Kritik zu Freischwimmer
In seinem neuen Film hat es Andreas Kleinert auf eine schmucke kleine Welt abgesehen, die sich natürlich als Falle erweist: eine falsche Idylle freundlich grüßender Ladenbesitzer, lynchbereiter Jugendlicher und durchgeknallter Lehrer
In »Freischwimmer« schwimmt sich niemand frei. Man schaut dem mit viel Stilwillen in Szene gesetzten Geschehen wie dem Treiben in einem bunten Aquarium zu. Alles wirkt einen Ton zu bunt, zu artifiziell natürlich, bleibt ungreifbar und doch als grimmigkomisch- grausames Treiben unterhaltsam. Das Drehbuch verschränkt zwei Mordgeschichten, in denen die intelligenten Außenseiter des Ortes einander finden und eine böse Mär mit psychopathologischem Grusel überbieten. »Freischwimmer« changiert zwischen Genres, ist »Whodunit«-Krimi, perfide Lehrer-Schüler-Posse und schwarzer Heimatfilm in einem.

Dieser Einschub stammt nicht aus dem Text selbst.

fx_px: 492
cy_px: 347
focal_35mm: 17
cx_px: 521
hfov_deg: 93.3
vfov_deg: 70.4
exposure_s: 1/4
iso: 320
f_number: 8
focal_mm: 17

Rico (Frederick Lau), der hörgeschädigte Sohn der Apothekerin (Dagmar Manzel), liebt die wasserstoffblonde Bäckerstochter und Dorflolita Regine (Alice Dwyer), die aber bevorzugt den sportlichen Superhelden ihrer Schule. Rico unterliegt dem Muskelmann bei einem Tauchwettbewerb, kann danach jedoch triumphierend filmen, wie der Rivale ein Eclair aus Regines elterlicher Bäckerei verschlingt und stirbt. War der Liebesknochen eigentlich für Rico bestimmt? Ist der Schlacks mit den eckigen Bewegungen das Opfer eines Komplotts, weil er von Regines Schwangerschaft weiß? Will er die Schuld seinem Hassobjekt, dem Sportlehrer (Devid Striesow), in die Schuhe schieben, weil dieser nicht nur Schüler verprügelt, sondern sich auch als Ricos künftiger Stiefvater breitmacht?

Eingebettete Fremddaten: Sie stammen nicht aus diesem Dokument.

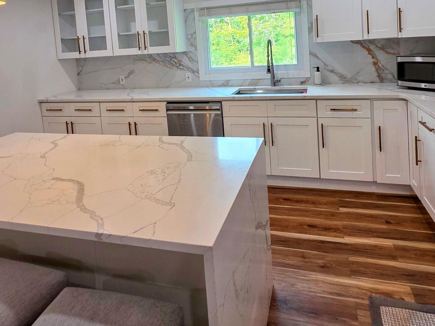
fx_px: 289
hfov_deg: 73.9
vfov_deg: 54.7
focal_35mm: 23
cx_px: 226
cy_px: 64
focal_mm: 2.2
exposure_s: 1/120
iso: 100
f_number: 1.9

Kleinerts Film lebt von der Spielfreude seiner prominenten Schauspielerriege. Neben Dagmar Manzel und Devid Striesow als spießigem Patchworkpaar verkörpert Frederick Lau den trotzigen Eigenbrötler mit großer Präsenz und feinen Zwischentönen. Nie weiß man, ob er zum Fürchten oder Lieben ist. Jürgen Tarrach stellt seine Figur eines harmoniesüchtigen Gymnasialdirektors und Freizeitjägers mit gekonnter Naivität bloß. Traute Hoess spielt eine skurrile Persiflage auf den einsamen Pastorenstand, wenn sie als Single und heimliche Hedonistin ständig pafft, viele Whiskys kippt und wie einst Pater Brown die Ermittlungen an sich reißt.

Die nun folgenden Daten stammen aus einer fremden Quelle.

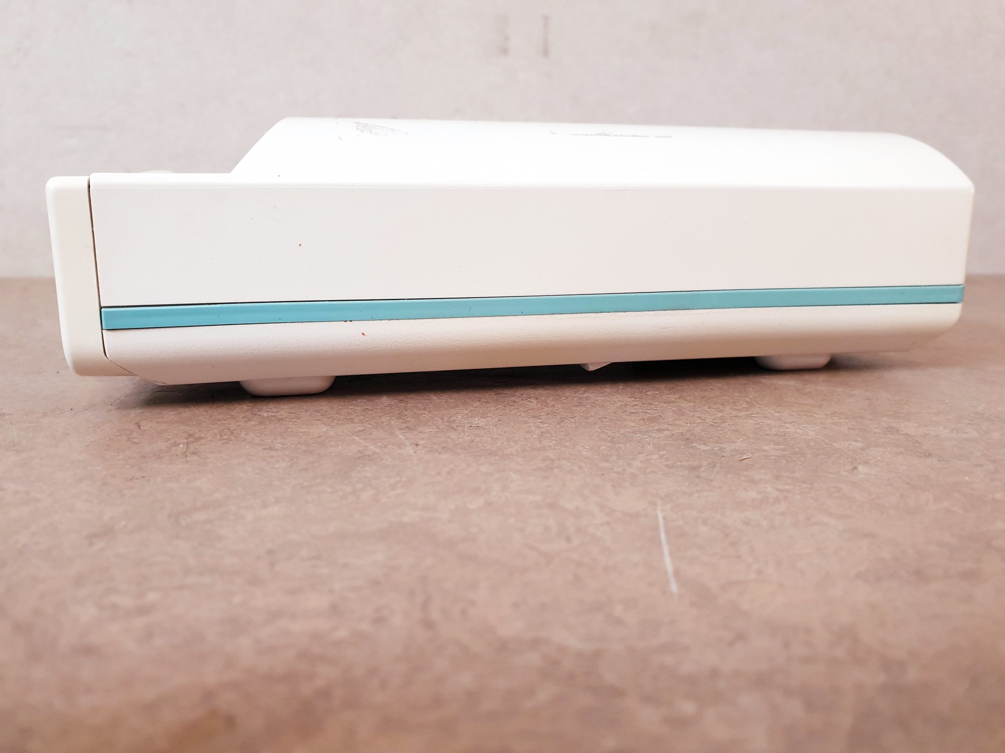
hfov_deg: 67.3
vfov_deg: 53.1
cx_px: 502
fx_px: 755
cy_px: 376
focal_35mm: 26
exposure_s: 1/50
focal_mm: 4.3
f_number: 2.4
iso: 320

Vollends zwischen punktgenau realistischem Beziehungsgeschwätz und psychopathischer Parallelexistenz bewegt sich das Liebespaar, das Fritzi Haberlandt und August Diehl spielen. Musiklehrerin Michaela Rammelow bemüht sich pragmatisch um den Deutsch- und Kunstlehrer Martin Wegner und macht sich hoffnungslos unangemessen immer wieder lächerlich. Der Empfindsame zieht sich lieber in die Welt seiner altmodischen Elternvilla zurück, wohin es auch seinen exzentrischen Nachhilfeschüler Rico zieht. Beide vereint die heimliche Leidenschaft für den Modell- und Puppenbau, für die absolut kontrollierbare Neuschöpfung der Schulgemeinschaft, der sie in der blutigen Apotheose des Films den Garaus machen, bevor das Böse wieder aus der Dorfszenerie getilgt zu sein scheint.